1.
The stock market crash of 1929 is known as_________ Thursday?
Explanation
It was also known as Black Tuesday.
2.
The stock market crash began well before October?
Correct Answer
A. True
Explanation
True many papers were reporting on a possible struggle and crash early in 1929 and some even before that.
3.
Today there are multiple theories for the cause of the stock market crash?
Correct Answer
A. True
Explanation
Some blame the media for speculating and scaring investors, some blamed poor investment choices by individuals, some blamed companies, and some blamed the banks and how they handle funds and deposits.
4.
While the economy was struggling the manufacturing industry continued to stay strong?
Correct Answer
A. True
Explanation
During an economic downturn, it is common for many industries to suffer and struggle. However, the manufacturing industry tends to be more resilient and can often withstand economic challenges better than other sectors. This is because manufacturing involves the production of tangible goods that are essential for various industries and consumer needs. Additionally, manufacturing companies may have long-term contracts or established relationships with customers, providing some stability during tough economic times.

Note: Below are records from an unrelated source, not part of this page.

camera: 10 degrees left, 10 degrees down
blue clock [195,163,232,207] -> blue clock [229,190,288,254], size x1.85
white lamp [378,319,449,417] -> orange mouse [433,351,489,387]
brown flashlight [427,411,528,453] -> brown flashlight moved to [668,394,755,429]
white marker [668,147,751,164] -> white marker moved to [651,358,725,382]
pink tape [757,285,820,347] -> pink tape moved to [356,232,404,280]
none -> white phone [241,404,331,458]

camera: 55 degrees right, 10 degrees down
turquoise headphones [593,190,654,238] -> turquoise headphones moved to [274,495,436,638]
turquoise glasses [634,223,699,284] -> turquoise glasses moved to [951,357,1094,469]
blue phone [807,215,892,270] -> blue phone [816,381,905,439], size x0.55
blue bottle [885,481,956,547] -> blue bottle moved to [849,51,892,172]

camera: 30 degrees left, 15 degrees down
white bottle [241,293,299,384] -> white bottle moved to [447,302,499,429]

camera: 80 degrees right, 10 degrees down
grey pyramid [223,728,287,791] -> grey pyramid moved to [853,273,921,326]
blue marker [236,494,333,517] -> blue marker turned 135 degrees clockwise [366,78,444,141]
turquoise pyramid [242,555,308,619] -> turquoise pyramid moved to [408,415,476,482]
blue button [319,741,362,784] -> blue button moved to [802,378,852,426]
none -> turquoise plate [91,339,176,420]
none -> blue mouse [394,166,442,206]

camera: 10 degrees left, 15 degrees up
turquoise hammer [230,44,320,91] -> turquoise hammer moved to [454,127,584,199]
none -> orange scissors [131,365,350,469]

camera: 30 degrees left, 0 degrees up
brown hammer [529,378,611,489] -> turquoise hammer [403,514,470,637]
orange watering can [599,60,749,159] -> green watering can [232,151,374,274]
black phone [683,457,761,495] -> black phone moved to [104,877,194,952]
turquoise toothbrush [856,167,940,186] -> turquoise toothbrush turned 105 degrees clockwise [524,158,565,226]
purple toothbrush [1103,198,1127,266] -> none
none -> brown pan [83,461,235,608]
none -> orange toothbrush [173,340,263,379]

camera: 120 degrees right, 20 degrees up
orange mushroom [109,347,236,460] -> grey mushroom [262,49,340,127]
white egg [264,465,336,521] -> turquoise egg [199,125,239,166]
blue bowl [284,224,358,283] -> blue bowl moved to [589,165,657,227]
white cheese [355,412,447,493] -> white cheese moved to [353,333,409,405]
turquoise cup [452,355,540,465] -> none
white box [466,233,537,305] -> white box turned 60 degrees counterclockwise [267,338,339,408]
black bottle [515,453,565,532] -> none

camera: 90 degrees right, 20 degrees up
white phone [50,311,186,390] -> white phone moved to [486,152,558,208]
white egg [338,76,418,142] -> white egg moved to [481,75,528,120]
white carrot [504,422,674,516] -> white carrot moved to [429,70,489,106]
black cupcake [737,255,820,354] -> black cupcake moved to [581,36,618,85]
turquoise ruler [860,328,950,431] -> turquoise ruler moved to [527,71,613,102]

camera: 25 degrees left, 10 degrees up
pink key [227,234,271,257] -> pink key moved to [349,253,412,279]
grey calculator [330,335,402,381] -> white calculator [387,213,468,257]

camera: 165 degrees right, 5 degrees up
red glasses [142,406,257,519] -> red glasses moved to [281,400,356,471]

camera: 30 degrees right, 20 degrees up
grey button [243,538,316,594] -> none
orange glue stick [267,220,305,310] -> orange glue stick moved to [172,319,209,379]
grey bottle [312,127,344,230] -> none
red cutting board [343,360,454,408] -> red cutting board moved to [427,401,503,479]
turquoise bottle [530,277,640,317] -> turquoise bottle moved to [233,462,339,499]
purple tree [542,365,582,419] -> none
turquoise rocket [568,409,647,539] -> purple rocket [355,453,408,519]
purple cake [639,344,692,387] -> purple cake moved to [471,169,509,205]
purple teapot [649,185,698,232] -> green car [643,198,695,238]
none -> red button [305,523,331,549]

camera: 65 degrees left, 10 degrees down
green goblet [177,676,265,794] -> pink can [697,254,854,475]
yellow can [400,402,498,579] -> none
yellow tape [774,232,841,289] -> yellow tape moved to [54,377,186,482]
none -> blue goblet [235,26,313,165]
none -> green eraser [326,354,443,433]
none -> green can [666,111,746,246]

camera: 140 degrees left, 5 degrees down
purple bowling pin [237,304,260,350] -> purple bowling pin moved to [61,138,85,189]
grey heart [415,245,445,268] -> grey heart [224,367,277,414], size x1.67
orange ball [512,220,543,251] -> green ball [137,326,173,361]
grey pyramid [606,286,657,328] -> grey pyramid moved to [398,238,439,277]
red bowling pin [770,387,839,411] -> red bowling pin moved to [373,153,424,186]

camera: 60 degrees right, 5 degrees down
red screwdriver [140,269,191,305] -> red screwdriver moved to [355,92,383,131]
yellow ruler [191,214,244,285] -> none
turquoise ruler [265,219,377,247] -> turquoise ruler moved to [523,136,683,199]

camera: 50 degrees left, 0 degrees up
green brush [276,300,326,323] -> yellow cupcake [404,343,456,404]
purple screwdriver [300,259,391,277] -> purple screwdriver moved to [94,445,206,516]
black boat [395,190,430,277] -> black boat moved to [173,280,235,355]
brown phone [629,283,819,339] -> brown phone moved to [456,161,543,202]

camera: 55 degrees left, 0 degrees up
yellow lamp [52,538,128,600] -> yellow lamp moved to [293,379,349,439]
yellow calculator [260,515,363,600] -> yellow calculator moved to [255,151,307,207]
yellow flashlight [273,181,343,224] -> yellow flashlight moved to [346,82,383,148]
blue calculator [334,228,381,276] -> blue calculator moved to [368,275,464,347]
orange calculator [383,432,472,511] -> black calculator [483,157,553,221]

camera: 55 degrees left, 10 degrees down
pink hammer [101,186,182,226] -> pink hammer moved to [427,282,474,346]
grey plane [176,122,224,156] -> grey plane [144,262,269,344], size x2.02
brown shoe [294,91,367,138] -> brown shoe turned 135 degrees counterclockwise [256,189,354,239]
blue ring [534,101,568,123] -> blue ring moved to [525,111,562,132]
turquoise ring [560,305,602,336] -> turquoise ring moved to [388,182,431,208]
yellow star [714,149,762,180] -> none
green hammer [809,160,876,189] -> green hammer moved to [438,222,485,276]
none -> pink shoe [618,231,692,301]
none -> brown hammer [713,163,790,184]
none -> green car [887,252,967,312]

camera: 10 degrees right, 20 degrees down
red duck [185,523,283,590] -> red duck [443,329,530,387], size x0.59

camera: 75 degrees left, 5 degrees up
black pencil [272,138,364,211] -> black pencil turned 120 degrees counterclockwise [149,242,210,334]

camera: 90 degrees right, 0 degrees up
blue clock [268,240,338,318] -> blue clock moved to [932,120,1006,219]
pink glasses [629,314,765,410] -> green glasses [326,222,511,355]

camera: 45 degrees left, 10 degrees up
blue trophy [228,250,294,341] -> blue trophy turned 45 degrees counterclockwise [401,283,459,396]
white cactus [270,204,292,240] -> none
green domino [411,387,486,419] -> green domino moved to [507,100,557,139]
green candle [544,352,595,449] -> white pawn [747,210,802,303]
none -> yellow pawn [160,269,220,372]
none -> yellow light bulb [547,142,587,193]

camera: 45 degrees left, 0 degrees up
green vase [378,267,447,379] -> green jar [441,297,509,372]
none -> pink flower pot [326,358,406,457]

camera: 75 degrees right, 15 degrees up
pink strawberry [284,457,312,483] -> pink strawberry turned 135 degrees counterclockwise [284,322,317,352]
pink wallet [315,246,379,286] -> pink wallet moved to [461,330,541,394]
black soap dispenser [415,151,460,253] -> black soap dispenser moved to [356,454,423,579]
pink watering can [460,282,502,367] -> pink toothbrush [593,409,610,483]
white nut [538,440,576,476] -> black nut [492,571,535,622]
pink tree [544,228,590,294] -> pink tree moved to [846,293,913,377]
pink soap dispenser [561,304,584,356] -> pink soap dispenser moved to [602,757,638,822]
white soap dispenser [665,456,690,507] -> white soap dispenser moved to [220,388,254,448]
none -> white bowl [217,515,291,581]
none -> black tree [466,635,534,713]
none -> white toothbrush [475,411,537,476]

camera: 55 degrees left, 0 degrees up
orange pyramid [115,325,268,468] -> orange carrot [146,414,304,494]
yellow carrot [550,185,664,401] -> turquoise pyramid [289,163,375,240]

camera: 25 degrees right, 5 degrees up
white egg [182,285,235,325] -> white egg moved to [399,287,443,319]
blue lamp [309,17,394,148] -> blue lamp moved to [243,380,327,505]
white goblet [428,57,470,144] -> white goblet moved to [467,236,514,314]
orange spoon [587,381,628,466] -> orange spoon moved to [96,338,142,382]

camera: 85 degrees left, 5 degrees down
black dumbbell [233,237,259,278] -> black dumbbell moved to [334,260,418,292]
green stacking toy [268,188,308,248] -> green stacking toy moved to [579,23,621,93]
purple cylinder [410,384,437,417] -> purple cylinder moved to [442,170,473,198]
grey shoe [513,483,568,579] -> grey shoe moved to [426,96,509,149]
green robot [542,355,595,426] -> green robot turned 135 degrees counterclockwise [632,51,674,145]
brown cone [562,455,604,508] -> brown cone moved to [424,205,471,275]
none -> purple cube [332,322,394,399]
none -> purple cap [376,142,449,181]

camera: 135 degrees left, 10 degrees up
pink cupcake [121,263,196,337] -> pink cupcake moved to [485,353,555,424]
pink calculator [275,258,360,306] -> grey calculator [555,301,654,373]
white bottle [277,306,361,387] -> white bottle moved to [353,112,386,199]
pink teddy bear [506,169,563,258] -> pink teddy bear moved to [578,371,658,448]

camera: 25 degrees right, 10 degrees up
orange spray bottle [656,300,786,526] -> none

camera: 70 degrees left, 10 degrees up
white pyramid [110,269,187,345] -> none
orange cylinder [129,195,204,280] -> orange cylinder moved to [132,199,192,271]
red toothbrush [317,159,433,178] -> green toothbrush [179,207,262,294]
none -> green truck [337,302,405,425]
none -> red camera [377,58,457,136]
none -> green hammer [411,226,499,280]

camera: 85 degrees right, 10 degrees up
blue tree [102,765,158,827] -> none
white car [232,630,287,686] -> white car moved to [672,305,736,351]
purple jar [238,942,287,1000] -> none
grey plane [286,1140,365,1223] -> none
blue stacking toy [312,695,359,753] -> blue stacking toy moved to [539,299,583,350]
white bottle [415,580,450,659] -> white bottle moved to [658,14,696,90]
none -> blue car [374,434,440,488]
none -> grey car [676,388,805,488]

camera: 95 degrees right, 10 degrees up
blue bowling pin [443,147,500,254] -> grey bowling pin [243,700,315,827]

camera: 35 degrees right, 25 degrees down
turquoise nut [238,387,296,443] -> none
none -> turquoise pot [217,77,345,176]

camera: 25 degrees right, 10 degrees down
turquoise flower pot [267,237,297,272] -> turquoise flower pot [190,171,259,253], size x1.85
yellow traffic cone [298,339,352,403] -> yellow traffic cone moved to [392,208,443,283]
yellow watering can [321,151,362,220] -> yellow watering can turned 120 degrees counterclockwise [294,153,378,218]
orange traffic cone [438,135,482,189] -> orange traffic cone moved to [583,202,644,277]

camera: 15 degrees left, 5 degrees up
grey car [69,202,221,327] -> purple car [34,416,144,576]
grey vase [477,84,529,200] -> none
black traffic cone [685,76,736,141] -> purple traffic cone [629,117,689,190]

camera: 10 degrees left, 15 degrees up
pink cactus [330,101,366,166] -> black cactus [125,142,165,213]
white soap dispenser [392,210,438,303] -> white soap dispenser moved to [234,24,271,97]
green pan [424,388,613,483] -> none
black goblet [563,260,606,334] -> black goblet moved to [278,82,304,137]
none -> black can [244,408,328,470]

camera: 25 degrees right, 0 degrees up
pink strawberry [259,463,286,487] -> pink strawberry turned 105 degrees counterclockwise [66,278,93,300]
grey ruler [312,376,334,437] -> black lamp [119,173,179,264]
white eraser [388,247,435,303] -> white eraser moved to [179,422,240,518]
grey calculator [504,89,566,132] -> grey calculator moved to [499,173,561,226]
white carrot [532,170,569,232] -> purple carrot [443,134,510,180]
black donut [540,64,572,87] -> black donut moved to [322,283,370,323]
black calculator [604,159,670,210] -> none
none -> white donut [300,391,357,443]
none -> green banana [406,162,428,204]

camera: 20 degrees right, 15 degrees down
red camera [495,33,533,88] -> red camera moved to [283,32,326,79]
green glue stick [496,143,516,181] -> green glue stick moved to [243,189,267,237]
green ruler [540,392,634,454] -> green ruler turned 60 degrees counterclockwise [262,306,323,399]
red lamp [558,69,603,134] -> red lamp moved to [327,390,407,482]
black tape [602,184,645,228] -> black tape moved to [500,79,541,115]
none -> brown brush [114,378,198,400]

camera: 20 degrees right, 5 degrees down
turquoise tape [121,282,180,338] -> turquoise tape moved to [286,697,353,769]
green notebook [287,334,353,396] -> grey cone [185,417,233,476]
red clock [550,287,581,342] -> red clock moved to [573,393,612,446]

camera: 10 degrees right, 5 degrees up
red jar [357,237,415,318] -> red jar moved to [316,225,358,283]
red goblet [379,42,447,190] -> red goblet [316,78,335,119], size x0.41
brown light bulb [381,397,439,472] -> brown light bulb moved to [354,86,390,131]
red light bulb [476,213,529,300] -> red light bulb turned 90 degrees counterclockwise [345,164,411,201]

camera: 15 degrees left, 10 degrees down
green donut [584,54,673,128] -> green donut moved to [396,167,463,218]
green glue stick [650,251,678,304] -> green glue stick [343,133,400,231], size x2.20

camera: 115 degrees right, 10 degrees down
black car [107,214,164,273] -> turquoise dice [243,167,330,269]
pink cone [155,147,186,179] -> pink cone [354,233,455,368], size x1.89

Therefore, it is plausible that while the overall economy is struggling, the manufacturing industry can still remain strong.
5.
The year leading up to the crash magazines painted pictures of a strong economy and much growth?
Correct Answer
A. True
Explanation
True, because statistically much of the industrial and manufacturing industries were growing and demand was still strong and holding, and in some cases growing.
6.
From the articles, we learn that one of the largest issues during the crash was some papers giving optimism and showing growth while others warned about the negative sign to the economy?
Correct Answer
A. True
Explanation
Many papers showed growth and stability reassuring people of comfort, while other papers speculated of a crash.
7.
At the peek of the crash stocks fell 80%?
Correct Answer
A. True
Explanation
At the end of the 1920 stocks were down approx 80% from their high.
8.
Banks struggled financially partially due to investing depositors money into the stockmarket?
Correct Answer
A. True
Explanation
Because of the economy and stock market at all-time highs banks used most deposited money to invest in stocks that would later lose much of their value.
9.
Banks lost how much of depositors money when they failed?
Correct Answer
C. $140 Billion
Explanation
During the time when banks failed, they lost a significant amount of depositors' money, specifically $140 billion. This loss could have been due to various reasons, such as mismanagement, risky investments, economic downturns, or fraudulent activities. Regardless of the specific cause, the substantial loss of $140 billion indicates the severity of the failure and the impact it had on depositors who entrusted their money to these banks.
10.
The FDIC "Federal Deposit Insurance Corporation" was created before the stock market crash to prevent such crashes?
Correct Answer
B. False
Explanation
The FDIC was created in response to the crash to protect future depositors so they didn't lose all their money again.
11.
Banks were closed for how many days?
Correct Answer
C. 3
Explanation
Many banks began to incorporate strict withdrawals and also led to the FDIC.
12.
Today banks still invest in the stock market?
Correct Answer
B. False
Explanation
Banks do invest in the stock market. They often have investment divisions or subsidiaries that handle their stock market investments. These investments can include buying stocks, bonds, mutual funds, and other securities. Banks invest in the stock market to diversify their portfolios, generate returns, and provide additional services to their clients. Therefore, the statement that banks still invest in the stock market is incorrect.
13.
Speculation played a small role in the crash?
Correct Answer
B. False
Explanation
Speculation played a large roll on wall street and made many people sell out.
14.
It would take over 40 years for the amount of stock exchanged in one day would match that of black Thursday?
Correct Answer
A. True
Explanation
The statement is true because Black Thursday, which refers to the stock market crash of 1929, was a significant event in history where a large amount of stock was exchanged in a single day. Given that this event was unprecedented, it is reasonable to assume that it would take over 40 years for the amount of stock exchanged in a single day to match that of Black Thursday.